Das Auto, Gebrauchs-Gegenstand und Symbolträger. Frust- und Lustvermittler. Erweiterung des (Eigen)Heims, Rückzugsort inmitten der Öffentlichkeit. Das Auto ein Alltagsphänomen. Ort des unkontrollierten Mitsingens, Nasenpoppelns, Fluchens, Aggressionsabbaus. Ich bin drinnen und doch draussen.

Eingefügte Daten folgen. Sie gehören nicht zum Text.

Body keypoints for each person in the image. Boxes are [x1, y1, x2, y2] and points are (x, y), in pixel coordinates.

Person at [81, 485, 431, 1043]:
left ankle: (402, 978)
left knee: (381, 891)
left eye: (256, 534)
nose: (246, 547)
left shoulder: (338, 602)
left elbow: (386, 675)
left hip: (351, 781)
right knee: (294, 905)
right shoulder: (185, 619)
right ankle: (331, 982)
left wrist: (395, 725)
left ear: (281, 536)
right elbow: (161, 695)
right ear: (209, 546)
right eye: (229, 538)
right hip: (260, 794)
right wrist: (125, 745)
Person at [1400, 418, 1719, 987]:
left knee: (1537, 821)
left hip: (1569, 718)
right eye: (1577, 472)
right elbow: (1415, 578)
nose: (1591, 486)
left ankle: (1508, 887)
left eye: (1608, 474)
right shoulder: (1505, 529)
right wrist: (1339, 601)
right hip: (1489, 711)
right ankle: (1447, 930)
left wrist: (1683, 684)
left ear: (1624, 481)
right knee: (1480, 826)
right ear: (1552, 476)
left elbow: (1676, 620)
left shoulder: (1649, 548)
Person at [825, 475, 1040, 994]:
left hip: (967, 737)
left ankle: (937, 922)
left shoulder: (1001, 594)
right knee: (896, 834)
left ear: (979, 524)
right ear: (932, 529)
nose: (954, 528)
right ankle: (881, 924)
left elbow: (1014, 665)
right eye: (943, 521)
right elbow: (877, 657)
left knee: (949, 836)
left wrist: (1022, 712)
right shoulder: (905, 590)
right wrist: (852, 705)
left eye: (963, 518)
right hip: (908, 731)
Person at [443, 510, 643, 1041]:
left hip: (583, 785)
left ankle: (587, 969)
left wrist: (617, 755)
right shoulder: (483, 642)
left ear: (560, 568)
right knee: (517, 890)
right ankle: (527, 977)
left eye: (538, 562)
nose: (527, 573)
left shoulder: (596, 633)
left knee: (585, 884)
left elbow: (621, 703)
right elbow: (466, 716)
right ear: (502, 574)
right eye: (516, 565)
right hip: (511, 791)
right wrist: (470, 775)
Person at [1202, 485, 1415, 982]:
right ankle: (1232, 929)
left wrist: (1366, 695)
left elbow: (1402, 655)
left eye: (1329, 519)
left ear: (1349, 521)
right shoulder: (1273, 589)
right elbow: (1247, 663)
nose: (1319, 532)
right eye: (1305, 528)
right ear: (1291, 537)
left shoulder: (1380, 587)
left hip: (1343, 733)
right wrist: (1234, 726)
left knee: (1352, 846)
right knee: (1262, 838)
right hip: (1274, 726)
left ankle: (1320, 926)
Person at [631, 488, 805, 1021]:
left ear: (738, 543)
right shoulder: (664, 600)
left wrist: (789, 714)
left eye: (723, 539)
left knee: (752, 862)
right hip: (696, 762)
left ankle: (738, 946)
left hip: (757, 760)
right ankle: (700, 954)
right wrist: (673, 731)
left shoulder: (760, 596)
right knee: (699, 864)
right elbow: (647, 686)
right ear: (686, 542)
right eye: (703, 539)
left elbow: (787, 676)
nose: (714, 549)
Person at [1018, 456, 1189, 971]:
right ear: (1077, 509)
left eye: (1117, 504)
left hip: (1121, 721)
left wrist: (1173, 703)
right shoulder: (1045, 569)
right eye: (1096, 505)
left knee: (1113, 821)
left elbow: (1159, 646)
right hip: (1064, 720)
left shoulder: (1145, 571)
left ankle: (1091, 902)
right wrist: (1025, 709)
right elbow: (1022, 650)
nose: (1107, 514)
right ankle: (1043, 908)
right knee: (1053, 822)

Fasziniert schauen wir uns sechs Video-Porträts, sechs Auto-Biografien an. Lauschen den Worten. "Was mir unwichtig ist? - Der Benzin und Gummiverbrauch. Und wenn ich so richtig auf den Knebel drücke, nimmt Baby 13 Liter." Lassen uns im bequemen Autosessel zu einer Sonntagsfahrt ausfahren, lesen was Hermann Burger, Marcel Proust, Hermann Hesse, Annemarie Schwarzenbach literarisch und privat zum Thema Auto zu Papier brachten.

Lernen die Bedeutung eines Lernfahrausweises kennen, schauen einem an der Autobahn zu Tode gekommen Raubvogel ins ausgestopfte Angesicht. Erfahren viel über die Wichtigkeit von Automobil-Clubs (sie kennen keine Nachwuchsprobleme), bewundern den hölzernen Autosarg in Form eines Mercedes aus Ghana.

Und wissen am Schluss, wenn wir wieder draussen die Nachtigall hören, eines mit Gewissheit: Die Beziehung zwischen Mensch und Auto ist viel mehr als die Summe aller Blechteile. Und mit reiner Morallehre ist dem automobilen Wahnsinn nicht beizukommen.

Brigitta Javurek

*Alle Zitate sind dem zur Ausstellung erschienenen Buch "Autolust - Ein Buch über die Emotionen des Autofahrens", Herausgeber: Stapferhaus Lenzburg, entnommen.